We are "broken," and only God can mend it.

Thanks for speaking out on this --- my heart is sad for that troubled young man....

as for the victims of this -- only God can comfort them.

Amen, Glynn, Amen on this post!

Tammy@If Meadows Speak... said...

I'm unlurking because that was just so good. And amen on every point.

Helen said...

Very true. All of it. Especially about God being able to use what's broken.

katdish said...

I love a good Glynnrant. So many great observations here, but what you said about the church really struck me. In an attempt to be relevant, we end up looking like we're trying to be like that world.

Cris Ferreira said...

Glynn, beautiful post, beautiful prayer, I say 'amen' to it too.
As a brazilian, I see what has been happening to the USA from a distance. It seems that the USA are struggling so hard to not be associated with God anymore, and it seems that most people don't see how much it is damaging their nation.
Your post gives us hope. God does uses broken things, and I am thankful for that.

buddybreathing said...

Excellent and poignant… thank you.
Broken but willing,
Lesley-Anne

A Simple Country Girl said...

Yes, Lord, continue to shine through the shards.

Blessings.

kelybreez said...

Yes. Glynn, I'm praying with you!

Jason Wert said...

Excellent post Glynn.

Anna Lind Thomas said...

Hi there, new to the website - I was referred from Twitter.

I was busy promoting my website the day of the shootings and spending a lot of time on social media sites. I follow and I'm followed by a lot of artsy writers on Twitter. The amount of immediate hate towards Sarah Palin shocked me. Literally shocked me. One tweeted that if any of her followers are not furious at Sarah Palin "Unfollow me now, I will not remain silent."

Even a Christian writer I follow was linking article after article about how violent rhetoric (Sarah Palin's bullseye rhetoric) creates violence.

It made me so incredibly sad. Not just the horrific killings from a madman (who was clearly motivated by insanity and nothing else), but the state of our political climate. Ideology so overpowering it's destroying common sense and decency.

The nature of my website has me interacting with a lot of secular sites and secular writers - which can be a great thing to spreading my message.

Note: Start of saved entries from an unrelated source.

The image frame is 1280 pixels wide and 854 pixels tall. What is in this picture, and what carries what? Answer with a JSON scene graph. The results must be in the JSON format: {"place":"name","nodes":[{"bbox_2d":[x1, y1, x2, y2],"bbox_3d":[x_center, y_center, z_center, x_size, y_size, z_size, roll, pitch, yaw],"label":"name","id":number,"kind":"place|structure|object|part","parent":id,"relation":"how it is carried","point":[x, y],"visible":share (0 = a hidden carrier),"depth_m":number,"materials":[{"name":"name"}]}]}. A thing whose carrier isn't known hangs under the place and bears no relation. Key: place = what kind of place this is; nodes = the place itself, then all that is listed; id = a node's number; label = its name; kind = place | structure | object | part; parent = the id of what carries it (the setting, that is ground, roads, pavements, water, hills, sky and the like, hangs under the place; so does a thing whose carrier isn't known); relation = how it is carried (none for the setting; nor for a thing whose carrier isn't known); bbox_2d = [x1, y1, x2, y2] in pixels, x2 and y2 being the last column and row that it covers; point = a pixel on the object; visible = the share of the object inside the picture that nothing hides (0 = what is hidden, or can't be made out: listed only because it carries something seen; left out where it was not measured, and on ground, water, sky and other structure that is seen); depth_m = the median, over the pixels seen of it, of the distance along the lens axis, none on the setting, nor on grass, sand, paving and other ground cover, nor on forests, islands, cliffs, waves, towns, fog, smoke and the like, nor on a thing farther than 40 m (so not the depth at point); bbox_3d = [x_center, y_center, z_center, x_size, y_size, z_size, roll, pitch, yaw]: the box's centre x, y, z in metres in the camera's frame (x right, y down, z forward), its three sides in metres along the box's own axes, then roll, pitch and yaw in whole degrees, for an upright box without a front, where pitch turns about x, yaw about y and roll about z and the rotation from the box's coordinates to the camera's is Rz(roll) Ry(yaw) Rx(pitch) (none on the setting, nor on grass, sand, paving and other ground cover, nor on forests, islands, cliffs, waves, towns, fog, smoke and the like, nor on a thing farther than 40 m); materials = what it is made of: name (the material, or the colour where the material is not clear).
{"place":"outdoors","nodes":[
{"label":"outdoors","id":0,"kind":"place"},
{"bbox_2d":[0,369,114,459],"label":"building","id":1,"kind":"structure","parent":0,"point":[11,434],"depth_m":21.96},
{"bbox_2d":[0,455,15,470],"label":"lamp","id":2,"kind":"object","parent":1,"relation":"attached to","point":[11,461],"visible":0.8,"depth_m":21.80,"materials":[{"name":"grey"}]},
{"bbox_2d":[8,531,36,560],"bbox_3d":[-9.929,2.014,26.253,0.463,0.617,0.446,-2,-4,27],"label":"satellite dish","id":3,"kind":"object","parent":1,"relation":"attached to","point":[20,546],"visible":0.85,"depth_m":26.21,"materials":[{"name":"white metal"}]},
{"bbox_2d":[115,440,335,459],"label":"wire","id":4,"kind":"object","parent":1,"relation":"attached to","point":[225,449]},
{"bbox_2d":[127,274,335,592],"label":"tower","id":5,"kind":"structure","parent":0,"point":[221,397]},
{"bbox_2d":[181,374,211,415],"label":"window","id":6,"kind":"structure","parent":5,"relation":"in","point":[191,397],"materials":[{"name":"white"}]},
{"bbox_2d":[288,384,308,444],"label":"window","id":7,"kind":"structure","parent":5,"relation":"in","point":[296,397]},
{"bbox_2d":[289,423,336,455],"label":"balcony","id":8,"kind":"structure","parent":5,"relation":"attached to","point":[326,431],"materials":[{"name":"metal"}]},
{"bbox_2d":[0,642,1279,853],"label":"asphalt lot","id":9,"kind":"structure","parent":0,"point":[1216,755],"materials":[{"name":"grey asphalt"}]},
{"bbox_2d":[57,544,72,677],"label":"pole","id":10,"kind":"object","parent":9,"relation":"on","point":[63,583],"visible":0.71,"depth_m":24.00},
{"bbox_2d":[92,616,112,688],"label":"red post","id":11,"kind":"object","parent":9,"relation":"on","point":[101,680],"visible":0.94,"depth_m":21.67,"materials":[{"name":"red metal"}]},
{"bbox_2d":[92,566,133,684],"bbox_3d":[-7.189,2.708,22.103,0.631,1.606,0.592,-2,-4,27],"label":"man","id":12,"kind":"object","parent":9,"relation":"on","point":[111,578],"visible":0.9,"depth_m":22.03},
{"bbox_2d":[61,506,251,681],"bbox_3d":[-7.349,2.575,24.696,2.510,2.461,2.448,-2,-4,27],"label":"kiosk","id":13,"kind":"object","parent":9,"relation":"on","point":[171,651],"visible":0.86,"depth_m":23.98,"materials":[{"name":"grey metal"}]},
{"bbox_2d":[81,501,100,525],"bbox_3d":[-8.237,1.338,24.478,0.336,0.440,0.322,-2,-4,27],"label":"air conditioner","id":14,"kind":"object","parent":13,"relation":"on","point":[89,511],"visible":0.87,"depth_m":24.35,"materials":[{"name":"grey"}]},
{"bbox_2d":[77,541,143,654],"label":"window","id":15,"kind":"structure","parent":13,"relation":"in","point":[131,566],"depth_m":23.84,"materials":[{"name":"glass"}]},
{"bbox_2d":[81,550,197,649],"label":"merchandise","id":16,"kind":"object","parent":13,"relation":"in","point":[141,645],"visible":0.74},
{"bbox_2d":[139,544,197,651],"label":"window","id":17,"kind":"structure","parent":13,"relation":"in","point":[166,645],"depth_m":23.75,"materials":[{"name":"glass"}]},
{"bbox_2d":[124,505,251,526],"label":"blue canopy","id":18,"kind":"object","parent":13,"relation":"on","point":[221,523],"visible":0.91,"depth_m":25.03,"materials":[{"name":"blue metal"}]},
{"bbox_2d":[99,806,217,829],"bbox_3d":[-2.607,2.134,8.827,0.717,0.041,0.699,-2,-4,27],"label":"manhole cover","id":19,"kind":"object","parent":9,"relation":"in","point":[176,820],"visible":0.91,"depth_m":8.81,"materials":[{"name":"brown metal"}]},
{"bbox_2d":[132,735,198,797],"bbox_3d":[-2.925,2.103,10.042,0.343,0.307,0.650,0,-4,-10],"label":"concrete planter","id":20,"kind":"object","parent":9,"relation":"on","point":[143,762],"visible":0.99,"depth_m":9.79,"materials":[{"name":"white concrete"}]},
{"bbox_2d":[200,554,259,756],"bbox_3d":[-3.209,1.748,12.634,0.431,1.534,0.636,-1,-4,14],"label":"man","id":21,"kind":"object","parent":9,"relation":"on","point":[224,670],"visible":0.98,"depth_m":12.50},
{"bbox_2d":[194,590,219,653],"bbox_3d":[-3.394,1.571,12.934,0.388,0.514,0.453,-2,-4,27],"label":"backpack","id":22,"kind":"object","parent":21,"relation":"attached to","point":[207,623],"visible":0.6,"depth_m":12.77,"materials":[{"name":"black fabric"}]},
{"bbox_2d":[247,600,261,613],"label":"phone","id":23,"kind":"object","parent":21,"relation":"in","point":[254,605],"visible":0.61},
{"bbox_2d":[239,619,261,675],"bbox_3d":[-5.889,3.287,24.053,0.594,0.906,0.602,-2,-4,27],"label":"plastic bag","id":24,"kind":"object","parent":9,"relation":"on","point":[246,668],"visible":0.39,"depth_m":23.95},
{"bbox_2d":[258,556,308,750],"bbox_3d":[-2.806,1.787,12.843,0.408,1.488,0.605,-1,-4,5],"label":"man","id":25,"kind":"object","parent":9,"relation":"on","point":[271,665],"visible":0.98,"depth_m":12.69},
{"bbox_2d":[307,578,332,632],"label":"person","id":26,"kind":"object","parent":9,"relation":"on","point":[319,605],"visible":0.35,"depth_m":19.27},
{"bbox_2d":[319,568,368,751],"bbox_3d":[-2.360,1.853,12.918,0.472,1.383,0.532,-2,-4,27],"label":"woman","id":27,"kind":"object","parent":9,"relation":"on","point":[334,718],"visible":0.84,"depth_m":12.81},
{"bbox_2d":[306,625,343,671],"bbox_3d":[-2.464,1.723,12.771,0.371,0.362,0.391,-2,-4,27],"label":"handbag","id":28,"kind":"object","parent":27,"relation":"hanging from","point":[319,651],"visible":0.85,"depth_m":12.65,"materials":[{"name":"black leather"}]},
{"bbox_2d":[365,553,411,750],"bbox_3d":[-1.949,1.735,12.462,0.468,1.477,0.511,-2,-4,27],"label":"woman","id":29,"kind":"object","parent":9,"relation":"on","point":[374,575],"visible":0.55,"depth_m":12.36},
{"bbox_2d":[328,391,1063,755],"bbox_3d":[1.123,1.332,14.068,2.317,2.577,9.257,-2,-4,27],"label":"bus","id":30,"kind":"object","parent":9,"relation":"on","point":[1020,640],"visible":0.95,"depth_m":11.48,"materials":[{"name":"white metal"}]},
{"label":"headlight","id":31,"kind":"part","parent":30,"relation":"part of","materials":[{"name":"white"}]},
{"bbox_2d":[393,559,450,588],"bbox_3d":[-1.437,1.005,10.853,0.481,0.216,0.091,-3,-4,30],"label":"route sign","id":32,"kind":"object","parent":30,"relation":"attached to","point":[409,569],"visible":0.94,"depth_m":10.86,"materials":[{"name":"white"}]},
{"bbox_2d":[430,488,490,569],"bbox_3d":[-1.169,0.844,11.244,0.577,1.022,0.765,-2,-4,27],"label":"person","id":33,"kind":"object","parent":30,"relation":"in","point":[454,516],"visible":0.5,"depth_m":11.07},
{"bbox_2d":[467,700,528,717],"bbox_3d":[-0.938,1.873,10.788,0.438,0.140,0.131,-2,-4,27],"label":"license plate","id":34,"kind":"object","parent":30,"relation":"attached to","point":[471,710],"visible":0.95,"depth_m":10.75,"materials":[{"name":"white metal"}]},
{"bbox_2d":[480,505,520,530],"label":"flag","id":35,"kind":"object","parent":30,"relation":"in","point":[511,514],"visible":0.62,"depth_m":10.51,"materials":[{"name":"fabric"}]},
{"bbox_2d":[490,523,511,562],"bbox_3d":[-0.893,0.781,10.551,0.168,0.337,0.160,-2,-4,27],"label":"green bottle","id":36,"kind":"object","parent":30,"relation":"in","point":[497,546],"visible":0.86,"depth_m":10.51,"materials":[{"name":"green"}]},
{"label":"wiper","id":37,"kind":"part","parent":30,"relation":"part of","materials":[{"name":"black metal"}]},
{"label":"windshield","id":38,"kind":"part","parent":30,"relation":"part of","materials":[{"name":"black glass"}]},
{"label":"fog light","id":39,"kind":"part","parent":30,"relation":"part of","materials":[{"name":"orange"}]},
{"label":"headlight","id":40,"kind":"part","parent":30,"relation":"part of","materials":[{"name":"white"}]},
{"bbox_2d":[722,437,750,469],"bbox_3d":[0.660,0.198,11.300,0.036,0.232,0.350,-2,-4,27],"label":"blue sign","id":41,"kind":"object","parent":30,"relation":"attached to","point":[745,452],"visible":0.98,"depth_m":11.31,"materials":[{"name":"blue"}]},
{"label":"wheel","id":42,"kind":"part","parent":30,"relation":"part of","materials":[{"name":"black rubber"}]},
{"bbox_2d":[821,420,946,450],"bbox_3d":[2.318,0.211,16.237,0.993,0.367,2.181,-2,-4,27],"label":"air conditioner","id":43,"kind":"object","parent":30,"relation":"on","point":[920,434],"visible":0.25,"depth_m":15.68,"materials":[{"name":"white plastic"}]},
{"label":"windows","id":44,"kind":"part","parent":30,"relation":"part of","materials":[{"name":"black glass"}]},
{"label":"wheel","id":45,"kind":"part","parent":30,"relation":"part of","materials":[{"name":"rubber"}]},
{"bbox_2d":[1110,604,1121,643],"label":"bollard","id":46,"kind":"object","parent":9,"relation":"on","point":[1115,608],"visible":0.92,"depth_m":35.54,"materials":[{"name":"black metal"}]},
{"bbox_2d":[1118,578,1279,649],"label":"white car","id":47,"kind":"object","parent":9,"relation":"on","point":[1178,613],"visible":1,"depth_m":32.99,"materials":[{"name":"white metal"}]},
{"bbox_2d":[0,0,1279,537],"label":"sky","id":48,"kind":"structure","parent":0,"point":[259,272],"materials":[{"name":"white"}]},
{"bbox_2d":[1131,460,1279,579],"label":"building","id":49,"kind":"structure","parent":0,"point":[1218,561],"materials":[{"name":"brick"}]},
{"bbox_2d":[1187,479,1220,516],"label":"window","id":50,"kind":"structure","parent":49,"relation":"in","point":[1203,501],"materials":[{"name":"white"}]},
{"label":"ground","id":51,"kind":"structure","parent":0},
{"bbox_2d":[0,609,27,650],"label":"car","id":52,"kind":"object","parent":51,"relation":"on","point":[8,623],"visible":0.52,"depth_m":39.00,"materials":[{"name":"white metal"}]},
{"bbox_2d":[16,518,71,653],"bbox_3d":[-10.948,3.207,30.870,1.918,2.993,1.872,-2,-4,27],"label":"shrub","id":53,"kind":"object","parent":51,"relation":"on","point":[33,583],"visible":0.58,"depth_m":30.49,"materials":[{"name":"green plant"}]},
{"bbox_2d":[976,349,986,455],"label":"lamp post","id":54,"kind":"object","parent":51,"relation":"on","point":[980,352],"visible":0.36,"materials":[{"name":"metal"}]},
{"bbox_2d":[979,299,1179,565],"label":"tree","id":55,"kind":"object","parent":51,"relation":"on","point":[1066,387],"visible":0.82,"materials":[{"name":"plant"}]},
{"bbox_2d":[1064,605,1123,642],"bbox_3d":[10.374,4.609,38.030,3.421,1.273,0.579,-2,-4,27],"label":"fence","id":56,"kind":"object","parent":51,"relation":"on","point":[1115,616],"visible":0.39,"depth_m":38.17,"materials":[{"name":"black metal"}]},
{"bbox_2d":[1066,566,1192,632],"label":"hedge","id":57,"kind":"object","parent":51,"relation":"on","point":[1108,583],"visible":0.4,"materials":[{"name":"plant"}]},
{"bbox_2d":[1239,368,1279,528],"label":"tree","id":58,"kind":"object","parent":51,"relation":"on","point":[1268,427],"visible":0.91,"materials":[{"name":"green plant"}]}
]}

But this site is a breath of fresh air for a believer.

Thanks :)

Ginny (MAD21 said...

I whole-heartedly agree with every single point. May God have mercy on us an our great-grandchildren. May we all have an opportunity to do something about this mess and make it better.

H. Gillham said...

This is such a good post that I came to read more comments.

Does that make me a loser?

Don't care.

Word to Anna Lind Thomas.

Lisa notes... said...

A beautiful prayer, Glynn, for God to use broken things. Yes, it is what he has to work with. And thankfully he's a specialist with us! Thanks for ending with such hope.

nance marie said...

May His Will be done.

Melissa Campbell said...

Wonderful, beautiful, truth-full words, Glynn. I kneel with you, as one of the broken.

A Joyful Noise said...

I do appreciate this Post! Blame is pointing a finger when four fingers are pointing back at the accuser. I agree that our Nation is broken, and am reminded of the verse that says in, 2Chronicles 7:14 "If my people, which are called by my name, shall humble themselves, and pray, and seek my face, and turn from their wicked ways; then will I hear from heaven, and will forgive their sin, and will heal their land." I agree that God uses broken things, and when our hearts are broken enough to perhaps even FAST and pray there will be a healing for our nation and the church and for me too.